**Task instructions**
Retype the data exactly, skipping any picture in it.

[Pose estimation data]
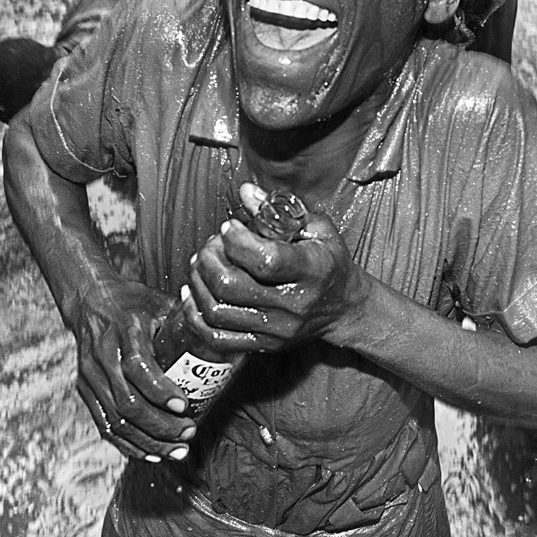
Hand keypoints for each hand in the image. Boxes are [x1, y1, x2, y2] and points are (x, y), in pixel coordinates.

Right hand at [69, 277, 196, 461]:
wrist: (89, 301)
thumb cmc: (134, 303)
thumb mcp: (159, 302)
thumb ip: (189, 316)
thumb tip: (227, 329)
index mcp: (124, 330)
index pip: (138, 367)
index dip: (160, 390)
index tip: (184, 405)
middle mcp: (103, 356)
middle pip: (128, 402)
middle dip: (160, 425)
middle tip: (189, 433)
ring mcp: (90, 376)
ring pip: (116, 420)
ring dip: (148, 442)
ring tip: (177, 450)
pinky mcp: (85, 391)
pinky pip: (105, 426)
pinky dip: (128, 444)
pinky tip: (152, 453)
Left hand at [183, 184, 370, 352]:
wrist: (343, 306)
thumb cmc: (329, 262)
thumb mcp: (316, 229)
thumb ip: (280, 210)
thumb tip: (246, 192)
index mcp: (312, 270)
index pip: (265, 260)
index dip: (237, 241)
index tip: (229, 227)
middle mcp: (294, 304)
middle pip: (231, 286)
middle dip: (209, 259)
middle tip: (211, 245)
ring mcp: (277, 329)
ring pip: (218, 311)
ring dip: (198, 283)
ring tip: (201, 263)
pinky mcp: (264, 345)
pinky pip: (217, 338)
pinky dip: (195, 315)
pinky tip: (193, 294)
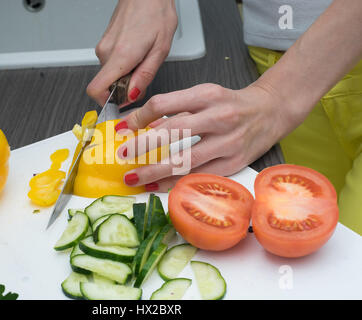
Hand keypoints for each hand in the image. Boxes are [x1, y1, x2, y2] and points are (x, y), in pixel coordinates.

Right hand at [86, 0, 177, 105]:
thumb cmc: (156, 13)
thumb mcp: (160, 50)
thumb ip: (144, 76)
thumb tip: (133, 95)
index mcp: (120, 56)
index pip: (96, 89)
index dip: (107, 102)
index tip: (122, 102)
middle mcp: (106, 51)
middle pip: (106, 84)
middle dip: (124, 88)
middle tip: (142, 76)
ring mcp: (103, 46)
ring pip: (110, 74)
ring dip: (125, 75)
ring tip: (142, 60)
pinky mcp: (105, 42)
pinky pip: (111, 63)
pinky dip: (123, 65)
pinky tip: (136, 54)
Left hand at [115, 83, 297, 191]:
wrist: (270, 111)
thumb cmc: (232, 103)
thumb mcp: (203, 95)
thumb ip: (175, 109)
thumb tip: (144, 126)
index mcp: (207, 95)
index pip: (164, 104)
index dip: (139, 117)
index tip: (123, 128)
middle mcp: (218, 117)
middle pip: (173, 132)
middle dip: (143, 145)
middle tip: (122, 155)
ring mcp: (227, 142)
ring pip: (185, 160)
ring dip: (155, 171)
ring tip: (134, 178)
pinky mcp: (233, 163)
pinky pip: (199, 176)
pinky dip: (175, 182)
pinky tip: (158, 186)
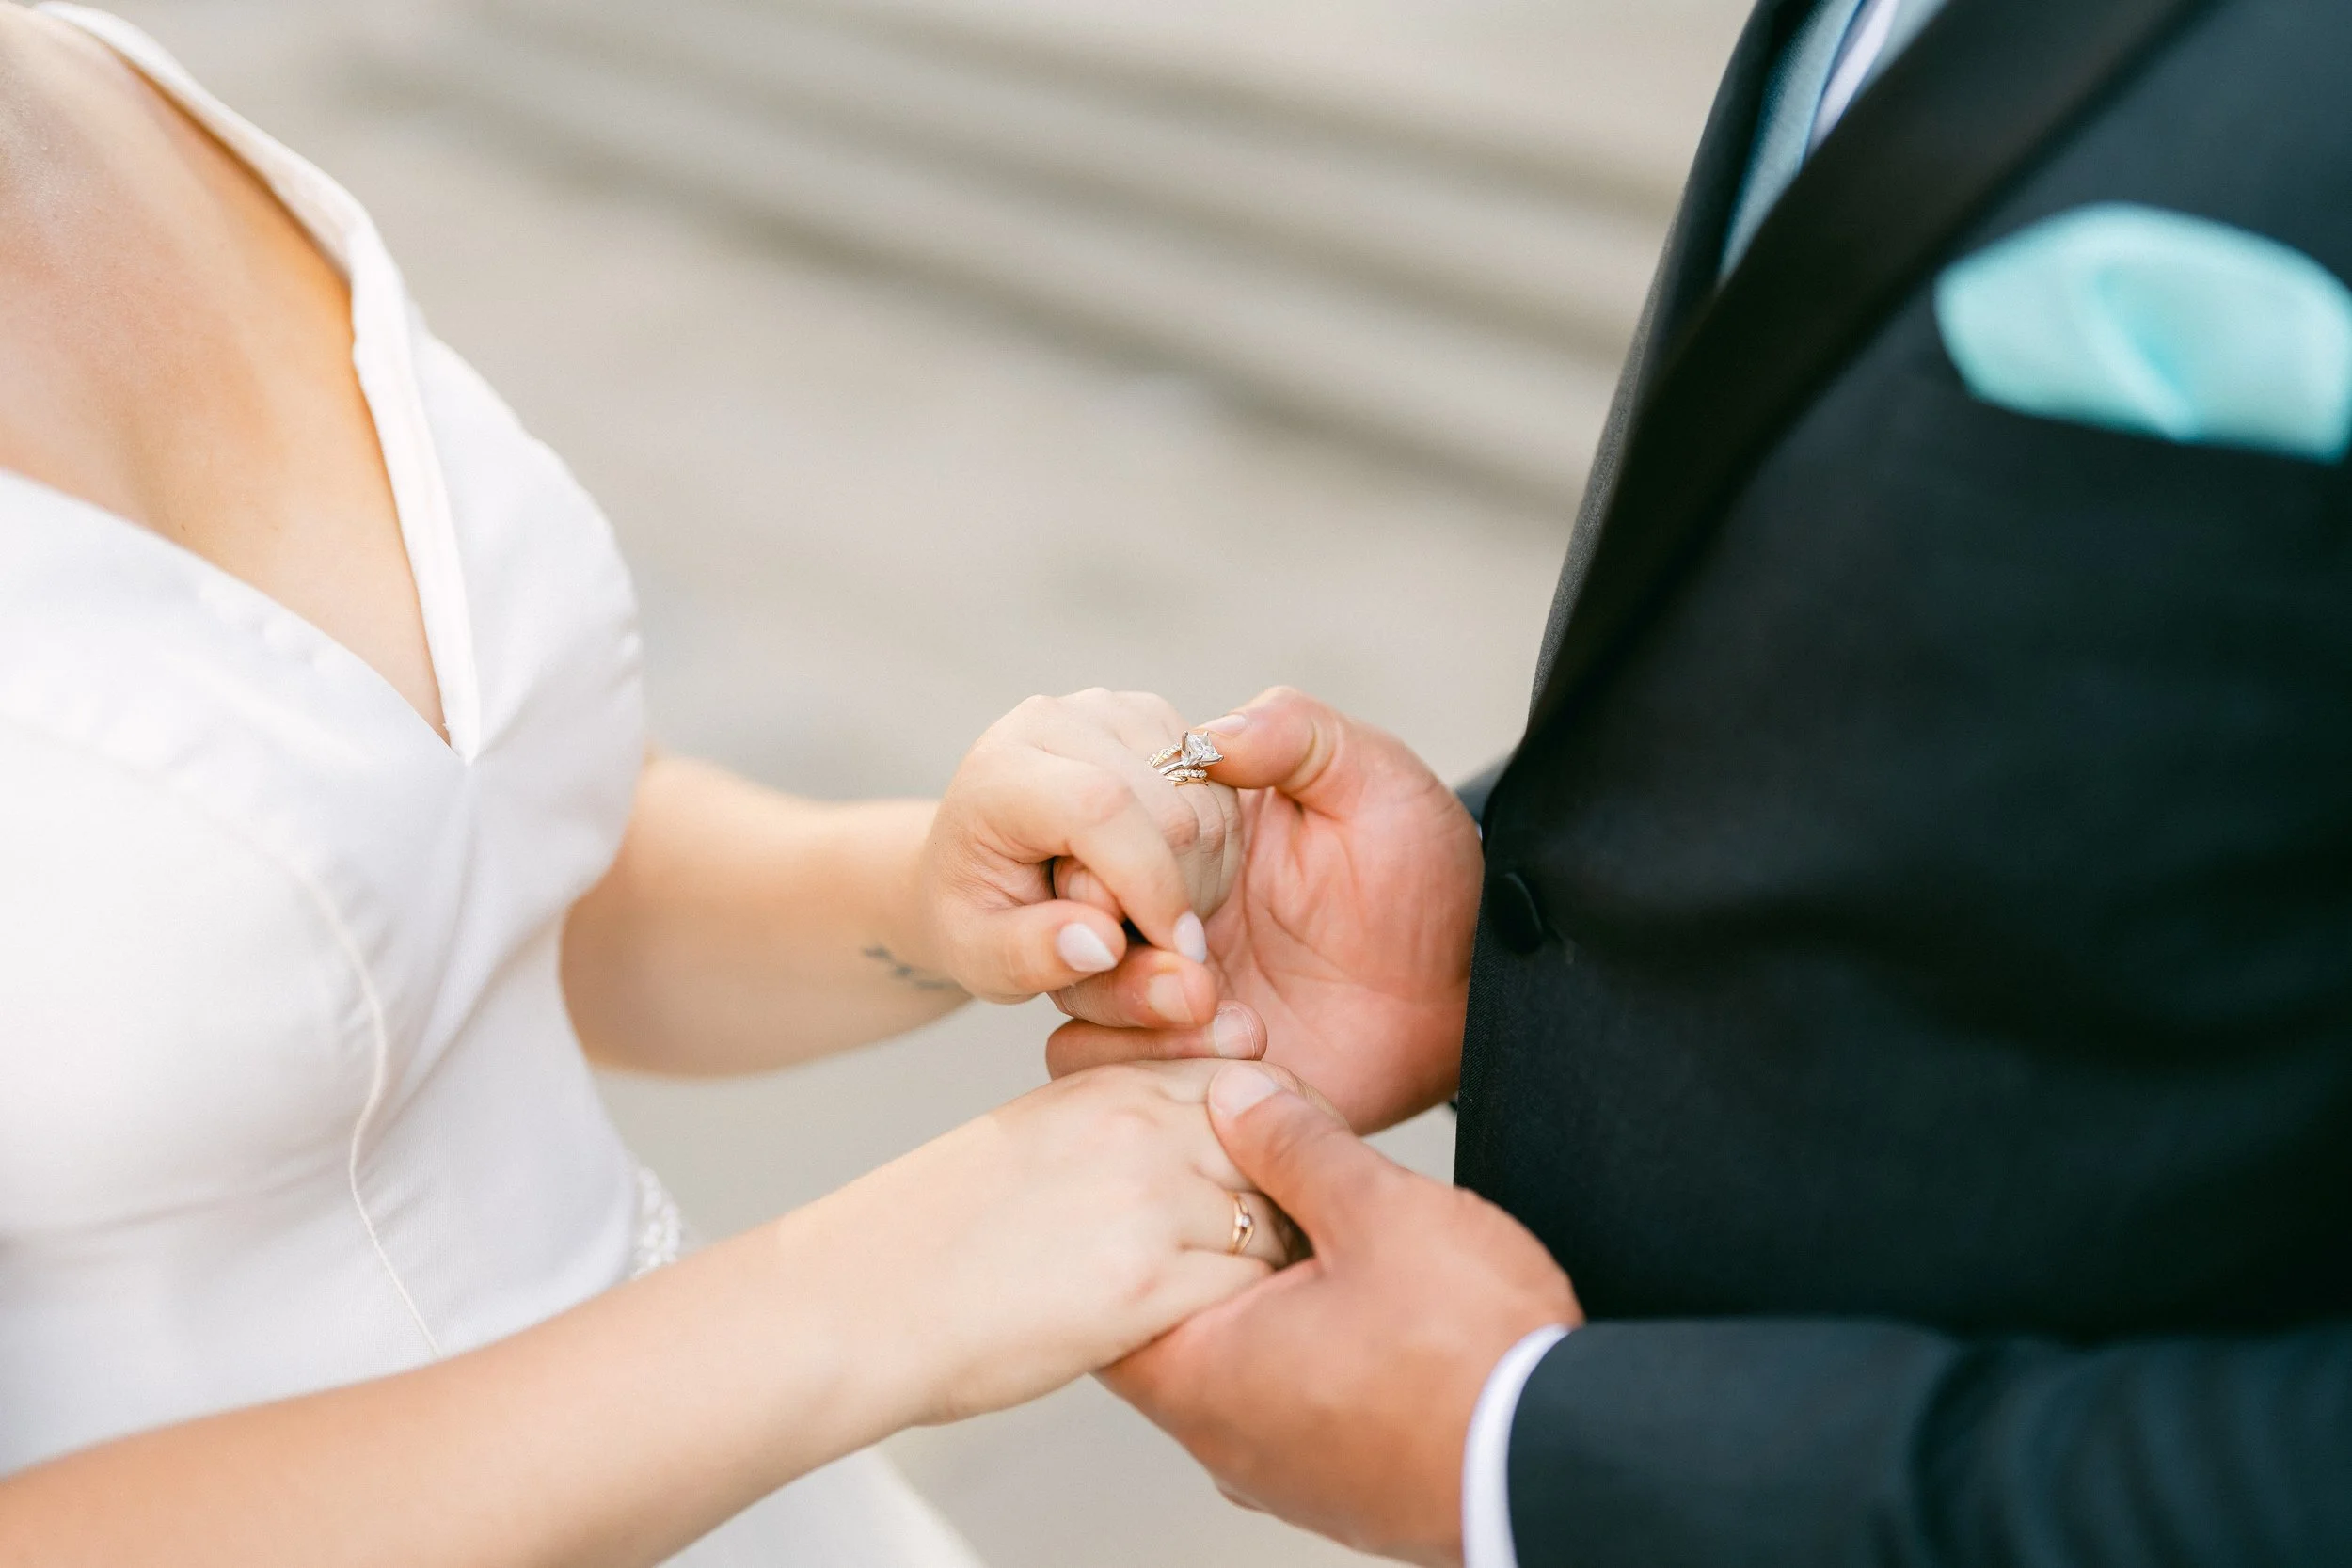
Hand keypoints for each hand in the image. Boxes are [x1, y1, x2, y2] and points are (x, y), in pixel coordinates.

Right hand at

**Problem solution**
Hand keypoints for each hand in the image. Boxes are [x1, y1, x2, y2] and points are (x, y), in pixel coordinates.

Right hand at [69, 277, 196, 461]:
wrist: (89, 301)
thumb cmc: (134, 303)
thumb mcp: (159, 302)
thumb ip: (189, 316)
thumb tip: (227, 329)
index mcp: (124, 330)
index pip: (138, 367)
index dip: (160, 390)
index tip: (184, 405)
middle mcp: (103, 356)
middle pip: (128, 402)
middle dip: (160, 425)
middle tip: (189, 433)
ring mcp: (90, 376)
ring pip: (116, 420)
ring dip: (148, 442)
ring tip: (177, 450)
pinky mcp: (85, 391)
pinky pip: (105, 426)
pinky dip: (128, 444)
pinky tip: (152, 453)
Left hand at [183, 184, 370, 352]:
wrist: (343, 306)
thumb cmc: (329, 262)
thumb mcp: (316, 229)
thumb ip: (280, 210)
thumb tip: (246, 192)
index mcp: (312, 270)
index pip: (265, 260)
index dip: (237, 241)
index tip: (229, 227)
middle mcp: (294, 304)
middle pip: (231, 286)
middle dip: (209, 259)
middle tip: (211, 245)
ring mcp: (277, 329)
ring pip: (218, 311)
ring dip: (198, 283)
ring tip: (201, 263)
pinky mcp: (264, 345)
pinky pip: (217, 338)
pinky dip: (195, 315)
pinky tip: (193, 294)
Hand keypoints for each hand in the image. Boxes are [x1, y1, x2, y2] and points are (x, y), in pixel coordinates.

Right hand at [86, 0, 177, 105]:
thumb cmc: (156, 13)
thumb mcp: (160, 50)
thumb ip: (144, 76)
thumb tip: (133, 95)
index mcp: (120, 56)
index pip: (96, 89)
index dip: (107, 102)
index tip: (122, 102)
middle mcp: (106, 51)
middle pip: (106, 84)
middle dip: (124, 88)
middle tip: (142, 76)
ring mcp: (103, 46)
ring pip: (110, 74)
ring dip: (125, 75)
ring tip: (142, 60)
pinky mcp: (105, 42)
pinky pip: (111, 63)
pinky dip: (123, 65)
pinky tip: (136, 54)
Left hand at [115, 83, 297, 191]:
wrist: (270, 111)
thumb cmc: (232, 103)
thumb mcp: (203, 95)
thumb ip: (175, 109)
thumb tip: (144, 126)
index mcp: (207, 95)
index pip: (164, 104)
index dip: (139, 117)
index tip: (123, 128)
middle mcp: (218, 117)
middle pip: (173, 132)
middle dip: (143, 145)
middle tip: (122, 155)
ring mcp: (227, 142)
ring pip: (185, 160)
ring dip: (155, 171)
ring tip: (134, 178)
pinky mcp: (233, 163)
pinky pip: (199, 176)
pinky dip: (175, 182)
pinky tip: (158, 186)
Hand keypoints for each hand in the image. Boxes are [x1, y1, x2, y2] and points are (x, y), in pixel coordinates.

Right hand at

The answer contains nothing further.